● Tasks to complete:
**a)** According to the article on the new climate adaptation network, what will the MacArthur Foundation grant make possible for ELAN? Answer in one to three sentences.
**b)** Write the next few paragraphs of the news article on the new climate adaptation network, picking up after its final sentence.

New Global Climate Adaptation Network in the Works

GLAND, Switzerland, February 5, 2009 (ENS) – A new international network of resource managers, scientists and decision-makers is being forged to help some of the most vulnerable ecosystems and societies cope with the impacts of global climate change.

The Ecosystems and Livelihoods Adaptation Network, or ELAN, is being created as a collaboration between two of the world’s largest environmental organizations – the International Union for the Conservation of Nature and WWF International – both based in the Swiss town of Gland.

ELAN’s formation will be bankrolled with a $2 million grant from the John D. and Catherine T. MacArthur Foundation, the organizations announced Tuesday. The funding will enable more institutions to participate and establish ELAN as an effective network to face the adaptation challenge, they said.

“This generous grant from the MacArthur Foundation will enable WWF and IUCN to develop and implement important measures that will help protect fragile ecosystems and the societies whose livelihoods they support,” said Carter Roberts, president and chief executive of WWF.

Human pose keypoint data:
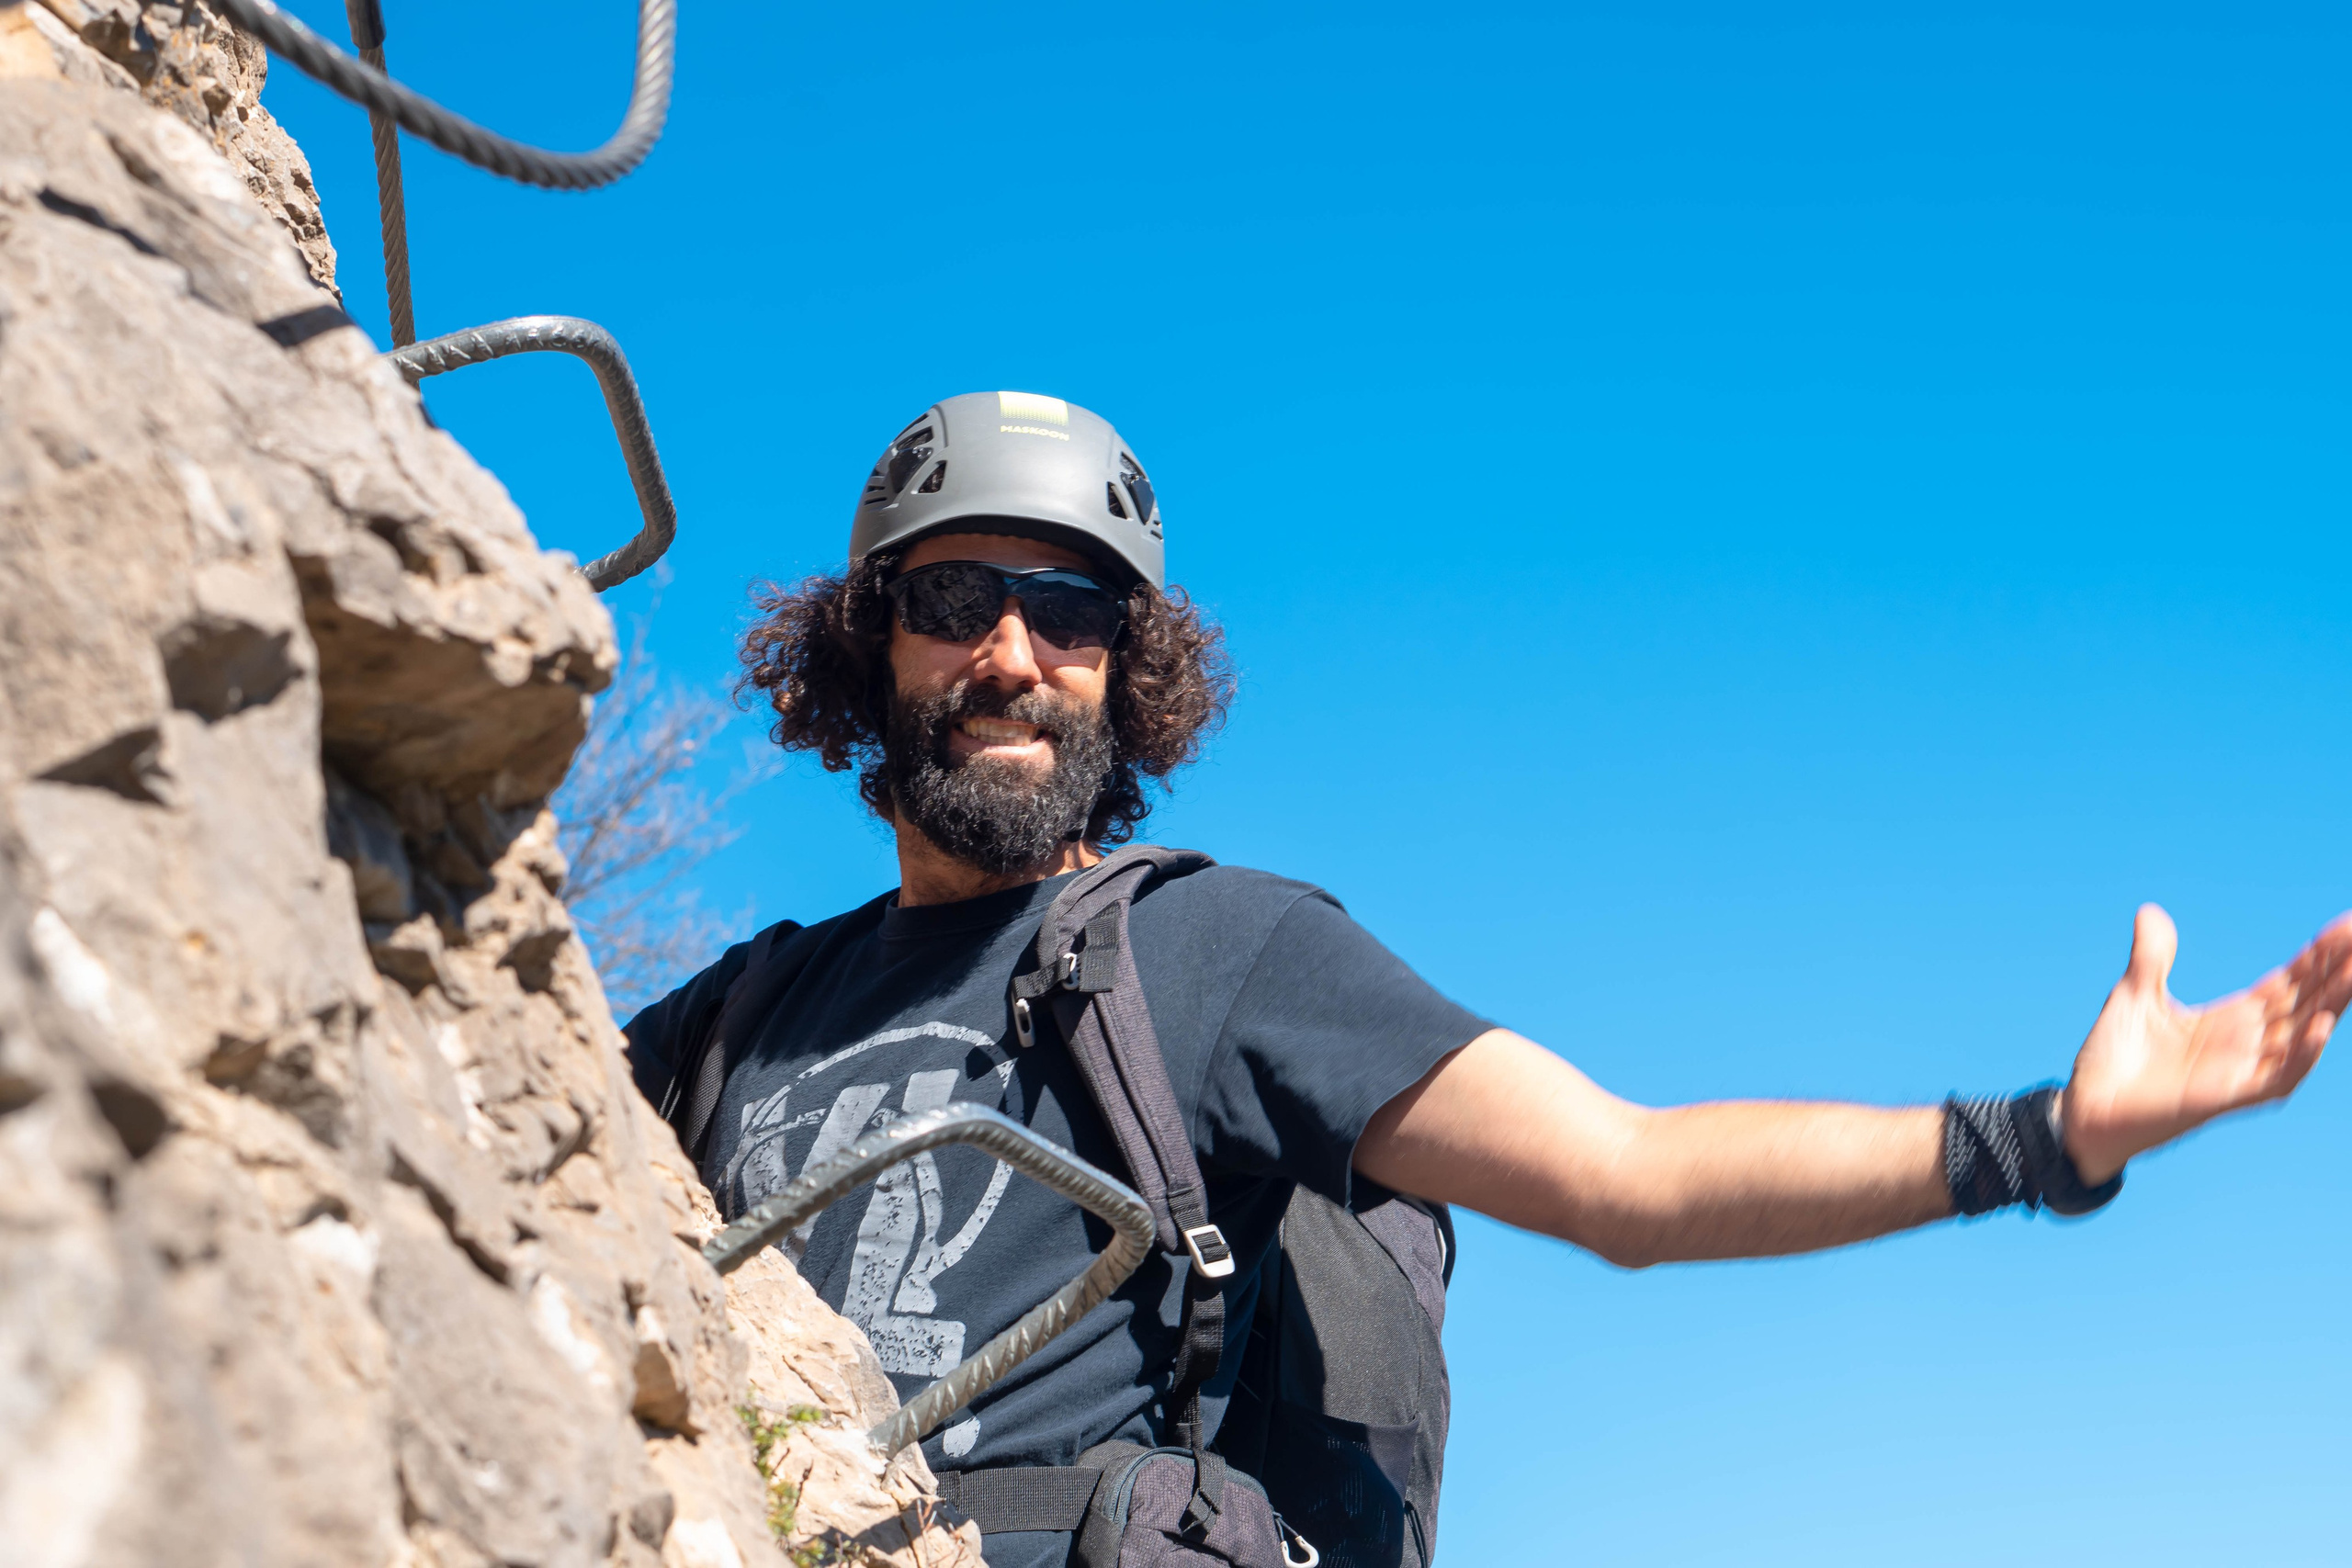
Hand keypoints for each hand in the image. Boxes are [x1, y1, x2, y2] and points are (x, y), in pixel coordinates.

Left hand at [2060, 905, 2351, 1183]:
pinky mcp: (2227, 1096)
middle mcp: (2246, 1044)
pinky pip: (2278, 1078)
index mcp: (2231, 1020)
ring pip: (2303, 1035)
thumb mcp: (2134, 994)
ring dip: (2331, 1004)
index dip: (2317, 957)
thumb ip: (2152, 956)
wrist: (2084, 1109)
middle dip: (2336, 971)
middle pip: (2306, 1002)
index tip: (2344, 925)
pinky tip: (2321, 1025)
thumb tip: (2152, 912)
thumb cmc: (2113, 1060)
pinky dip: (2302, 1054)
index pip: (2288, 983)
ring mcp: (2241, 1071)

● Results for the exercise:
**a)** The $2 million grant will let more institutions join ELAN. It will also establish ELAN as an effective network for facing the challenge of adapting to climate change.

**b)**
Members of a fish nursery cooperative in Tikamgarh, India share hatchlings with another cooperative. (Photo by Lucy Davies)


A key feature of ELAN will be its ability to link various adaptation and ecosystem management networks and serve as platform for sharing information globally. This decentralized approach will leverage existing climate adaptation efforts being undertaken by various institutions and consortia.

“Make no mistake: mitigation efforts to reduce emissions are vital if we are to keep climate change from surpassing a dangerous and rapidly approaching threshold,” said Roberts. “But the fact is, the effects of climate disruption are already upon us and are growing rapidly. While curbing emissions, we must also prepare for and respond to the impacts – we must adapt.”

The organizations plan to use ELAN as a tool to connect scientific researchers with resource managers and local and regional decision-makers to ensure ecosystem-based management approaches benefit from the latest science, and practical experiences.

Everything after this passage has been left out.